◆ REQUIRED ACTION: Reproduce all the entries exactly and keep the pictures out.

<<<<

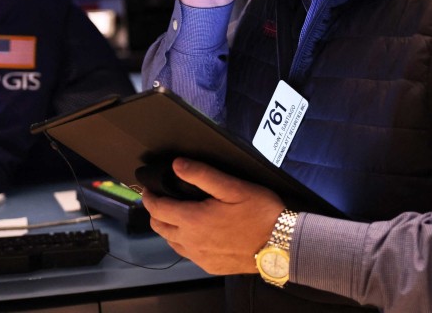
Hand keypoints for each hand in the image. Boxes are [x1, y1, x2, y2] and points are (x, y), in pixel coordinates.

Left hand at [141, 158, 283, 274]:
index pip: (157, 209)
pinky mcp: (211, 266)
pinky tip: (194, 233)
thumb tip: (176, 164)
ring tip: (176, 213)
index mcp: (192, 220)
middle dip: (155, 212)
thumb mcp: (232, 187)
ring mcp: (200, 257)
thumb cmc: (260, 213)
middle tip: (161, 199)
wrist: (283, 246)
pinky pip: (187, 254)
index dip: (149, 196)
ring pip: (171, 242)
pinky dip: (182, 241)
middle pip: (159, 227)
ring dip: (168, 227)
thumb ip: (201, 174)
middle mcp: (191, 242)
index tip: (148, 188)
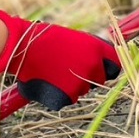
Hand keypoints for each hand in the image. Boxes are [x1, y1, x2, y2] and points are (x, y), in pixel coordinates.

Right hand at [0, 10, 120, 110]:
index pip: (114, 65)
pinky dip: (58, 94)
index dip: (106, 68)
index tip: (100, 69)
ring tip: (53, 72)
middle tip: (68, 70)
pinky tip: (47, 81)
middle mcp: (93, 66)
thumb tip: (97, 63)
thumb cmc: (45, 39)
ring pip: (82, 90)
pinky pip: (67, 99)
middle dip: (87, 77)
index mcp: (96, 49)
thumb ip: (88, 52)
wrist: (23, 47)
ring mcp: (81, 83)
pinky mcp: (67, 96)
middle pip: (98, 80)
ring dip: (71, 85)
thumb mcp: (73, 39)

>>>>

◆ RESULT:
Hand keypoints for each hand in the image. Boxes are [x1, y1, x2, y2] and points are (x, y), in pixel coordinates.

Left hand at [141, 158, 283, 274]:
index pip: (157, 209)
pinky mcp: (211, 266)
pinky tip: (194, 233)
thumb tip: (176, 164)
ring tip: (176, 213)
index mcp: (192, 220)
middle dip: (155, 212)
thumb mcp: (232, 187)
ring mcp: (200, 257)
thumb cmc: (260, 213)
middle tip: (161, 199)
wrist: (283, 246)
pinky pip: (187, 254)
index dip: (149, 196)
ring pip: (171, 242)
pinky dip: (182, 241)
middle pip: (159, 227)
ring dip: (168, 227)
thumb ip: (201, 174)
middle mcp: (191, 242)
index tip: (148, 188)
Hand keypoints for each hand in the image. Boxes are [x1, y1, x2, y2] and points are (x, y), in pixel coordinates.

Right hand at [0, 10, 120, 110]:
index pip: (114, 65)
pinky dip: (58, 94)
index dip: (106, 68)
index tip: (100, 69)
ring tip: (53, 72)
middle tip: (68, 70)
pinky tip: (47, 81)
middle mcp: (93, 66)
thumb tip: (97, 63)
thumb cmc: (45, 39)
ring pip: (82, 90)
pinky pip: (67, 99)
middle dip: (87, 77)
index mcp: (96, 49)
thumb ip: (88, 52)
wrist: (23, 47)
ring mcp: (81, 83)
pinky mcp: (67, 96)
middle pip: (98, 80)
ring dip: (71, 85)
thumb mcp: (73, 39)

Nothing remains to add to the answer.